* [DIRECTIVE 1]
From the records below, give everything from the line containing "This website stores cookies on your computer." down to the line containing "about the cookies" as a JSON list of strings, one string per line, with blank lines left out.

* [PAGE EXTRACT]
Jules and Jim (Francois Truffaut)

A bridge run.

If one would want to witness the sheer complexity of love without the utter abundance of unnecessary despair, then I believe that one should not look any further than this film. Although a visually joyful film, "Jules and Jim", based on the novel by Henri-Pierre Roche, is ironically all about the slow decay of a freewheeling love affair. The film's central focus, of course as suggested by the title, revolves around a friendship between two men and how time (or war) can never undo such a strong knot. But then again, the film is also about how a friendship can easily fall prey to the idiocy of romance, the bipolarity of love and the captivating beauty of a woman before they can even know what has hit them.
     
Effortlessly becoming the best of friends immediately after their first meeting, Jules and Jim's friendship is suddenly drawn into a moody yet, to a certain extent, wonderful ride of both love and life via an adventurously unpredictable woman named Catherine (perhaps a prelude to the character trope we now know as 'The Manic Pixie Dream Girl'). 
     
Francois Truffaut, a most visually playful auteur, is dead set on exploring love with a sure grasp of irony and relentless energy. "Jules and Jim", with its constant visual frolics and overall feel, is really hard to categorize within a single genre. Part-comedy, part-drama and part-romance (with some hints of war-time dramatics), the film is everything a cinephile can ask for. For the entirety of the film's almost 2 hours of running time, I was just engrossed with what I'm seeing, and it's not just about the film's pioneering visuals. Even when the three central characters are just talking, exchanging reflective remarks and laughing, one can still sense the same tight energy that was fully evident in the film's fast-lipped narration, silent film-like music and playful cinematography. This is definitely because of how well-realized and inspired the performances in the film really are, specifically by the centerpiece threesome comprised of Oskar Werner (Jules), Henri Serre (Jim) and Jeanne Moreau (Catherine).

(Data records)
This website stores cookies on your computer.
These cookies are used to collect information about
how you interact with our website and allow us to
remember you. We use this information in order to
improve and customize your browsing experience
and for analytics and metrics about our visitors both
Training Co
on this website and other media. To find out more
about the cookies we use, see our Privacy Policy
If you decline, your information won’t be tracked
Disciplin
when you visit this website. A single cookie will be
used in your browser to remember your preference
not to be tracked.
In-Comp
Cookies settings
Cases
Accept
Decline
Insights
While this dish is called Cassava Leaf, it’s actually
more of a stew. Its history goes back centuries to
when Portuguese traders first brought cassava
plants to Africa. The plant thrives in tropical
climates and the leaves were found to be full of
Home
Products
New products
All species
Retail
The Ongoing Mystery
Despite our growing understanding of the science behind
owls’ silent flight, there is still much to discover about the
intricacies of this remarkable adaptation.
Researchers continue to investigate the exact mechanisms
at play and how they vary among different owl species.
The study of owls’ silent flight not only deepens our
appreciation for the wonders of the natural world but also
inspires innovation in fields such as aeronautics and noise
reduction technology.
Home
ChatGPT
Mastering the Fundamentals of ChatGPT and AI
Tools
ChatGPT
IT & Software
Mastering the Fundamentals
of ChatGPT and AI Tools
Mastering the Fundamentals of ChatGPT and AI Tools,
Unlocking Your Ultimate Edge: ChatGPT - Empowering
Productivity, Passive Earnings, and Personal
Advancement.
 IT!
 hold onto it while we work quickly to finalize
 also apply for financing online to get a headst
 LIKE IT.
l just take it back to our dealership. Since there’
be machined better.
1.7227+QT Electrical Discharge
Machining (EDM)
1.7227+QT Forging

==

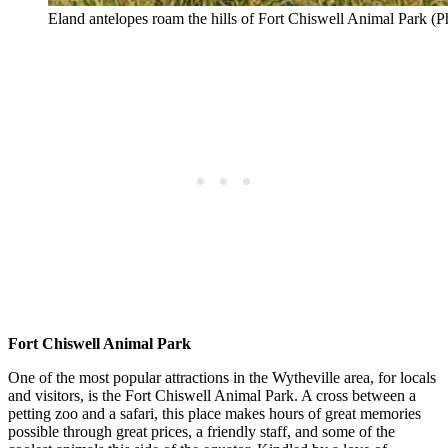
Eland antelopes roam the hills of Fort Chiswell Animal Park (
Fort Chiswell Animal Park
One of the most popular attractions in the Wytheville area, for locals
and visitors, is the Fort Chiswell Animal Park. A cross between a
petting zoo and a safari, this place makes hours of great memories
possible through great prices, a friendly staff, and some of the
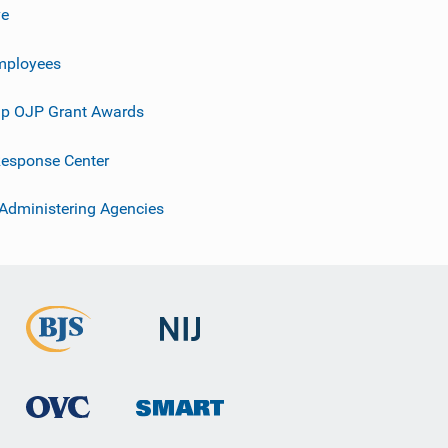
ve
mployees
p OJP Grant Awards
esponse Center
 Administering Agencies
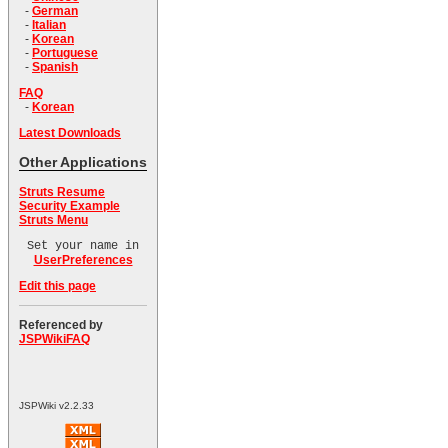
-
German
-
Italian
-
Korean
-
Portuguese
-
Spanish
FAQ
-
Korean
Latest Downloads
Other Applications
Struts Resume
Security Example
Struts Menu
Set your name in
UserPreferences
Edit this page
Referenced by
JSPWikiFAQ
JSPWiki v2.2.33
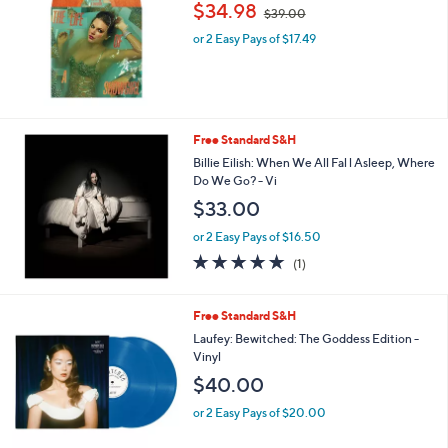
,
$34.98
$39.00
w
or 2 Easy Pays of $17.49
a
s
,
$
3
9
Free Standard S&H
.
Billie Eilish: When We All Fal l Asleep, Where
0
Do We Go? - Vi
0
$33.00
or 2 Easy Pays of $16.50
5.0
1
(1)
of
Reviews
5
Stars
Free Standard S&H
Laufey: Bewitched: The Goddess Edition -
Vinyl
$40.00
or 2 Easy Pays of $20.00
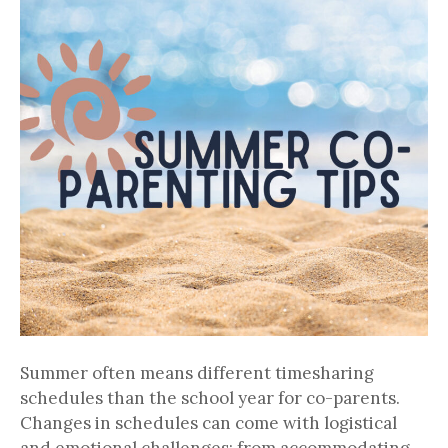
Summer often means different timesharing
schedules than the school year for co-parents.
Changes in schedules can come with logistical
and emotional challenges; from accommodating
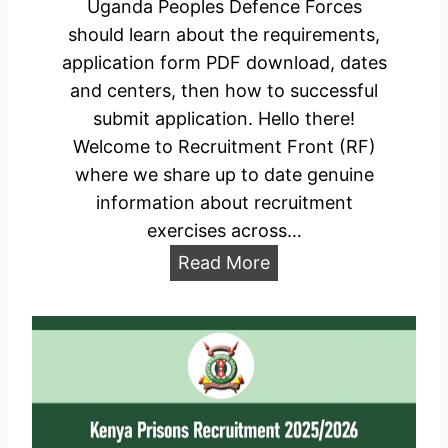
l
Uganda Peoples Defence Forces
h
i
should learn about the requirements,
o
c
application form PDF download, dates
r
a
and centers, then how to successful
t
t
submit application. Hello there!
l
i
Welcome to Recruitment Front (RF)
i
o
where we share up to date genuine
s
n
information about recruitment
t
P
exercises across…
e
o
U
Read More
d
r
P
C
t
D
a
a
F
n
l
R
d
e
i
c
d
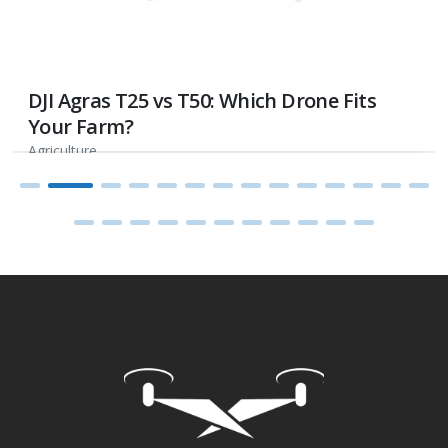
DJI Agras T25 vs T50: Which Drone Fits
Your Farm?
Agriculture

--

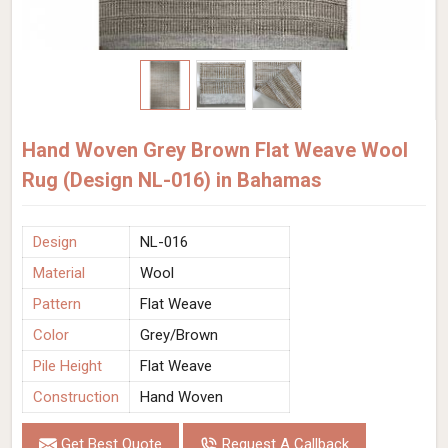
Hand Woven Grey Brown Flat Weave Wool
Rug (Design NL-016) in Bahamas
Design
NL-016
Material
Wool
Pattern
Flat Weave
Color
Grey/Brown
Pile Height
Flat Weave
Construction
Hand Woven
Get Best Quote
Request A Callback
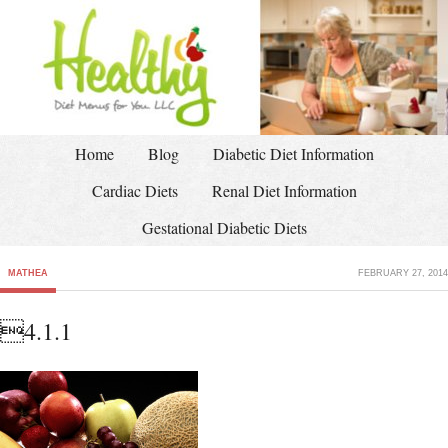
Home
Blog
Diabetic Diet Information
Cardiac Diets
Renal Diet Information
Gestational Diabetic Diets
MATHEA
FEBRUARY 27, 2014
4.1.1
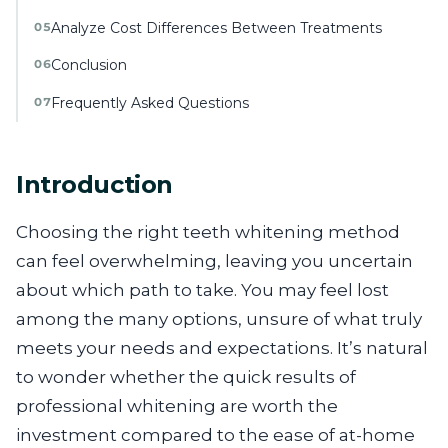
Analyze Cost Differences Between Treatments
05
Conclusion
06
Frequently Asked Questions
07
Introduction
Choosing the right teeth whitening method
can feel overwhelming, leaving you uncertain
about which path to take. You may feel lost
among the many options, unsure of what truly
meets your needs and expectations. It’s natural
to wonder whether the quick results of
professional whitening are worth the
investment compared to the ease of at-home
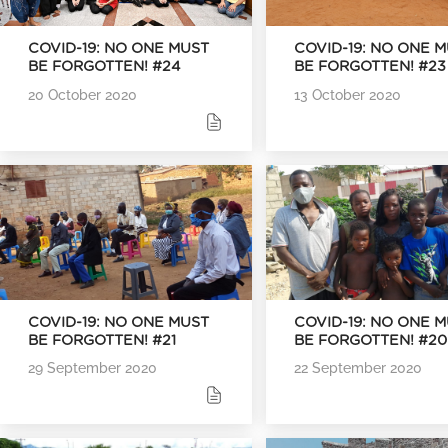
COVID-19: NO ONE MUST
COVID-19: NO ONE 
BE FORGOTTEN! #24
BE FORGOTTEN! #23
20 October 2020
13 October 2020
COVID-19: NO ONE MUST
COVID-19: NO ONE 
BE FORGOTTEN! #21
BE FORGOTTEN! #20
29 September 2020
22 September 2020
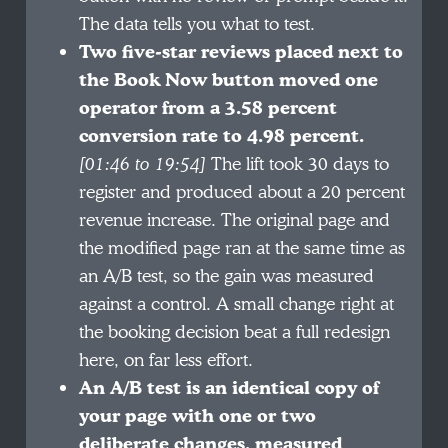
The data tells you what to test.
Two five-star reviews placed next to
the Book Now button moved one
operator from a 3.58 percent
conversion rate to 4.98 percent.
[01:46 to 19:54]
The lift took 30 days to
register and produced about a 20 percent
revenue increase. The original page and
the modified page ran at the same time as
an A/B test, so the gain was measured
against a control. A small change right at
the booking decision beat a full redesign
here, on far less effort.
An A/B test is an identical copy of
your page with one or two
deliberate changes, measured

* [DIRECTIVE 2]
Take the review of the film "Jules and Jim" above further, picking up from where it stops.

* [TASK OUTPUT 1]
[
  "This website stores cookies on your computer.",
  "These cookies are used to collect information about",
  "how you interact with our website and allow us to",
  "remember you. We use this information in order to",
  "improve and customize your browsing experience",
  "and for analytics and metrics about our visitors both",
  "Training Co",
  "on this website and other media. To find out more",
  "about the cookies we use, see our Privacy Policy"
]

* [TASK OUTPUT 2]
     
Despite the film tackling a relatively heavy-handed tale about romantic deceit, Truffaut was able to inject a sense of childish gayness in it all. And it is in this childishness that the film was able to separate itself from other films of its kind. 
     
For me, what makes "Jules and Jim" stand out and be rightfully heralded as one of the best films of all time is how it has took on infidelity and romantic apprehension with such carefree warmth and transcendental tenderness. Truffaut, one of the ultimate film intellectuals in cinema history, has relied solely on one concept and it has repaid him and "Jules and Jim" a hundredfold: Optimism. 
     
Even in the face of tragedy and melancholy, Truffaut was hopeful enough to make us feel that the pursuit of love, no matter the context, the situation and even the consequences, is something that is just truly wonderful to be denied an entry into our hearts. But in the end, he was also able to highlight the fact that obsession, even in the context of love, is an entirely different matter. "Is it the pursuit of an elusive, on and off love or the subtle pains of moving on?" That, for me, is the film's ultimate question. "Jules and Jim" is about how something's got to give.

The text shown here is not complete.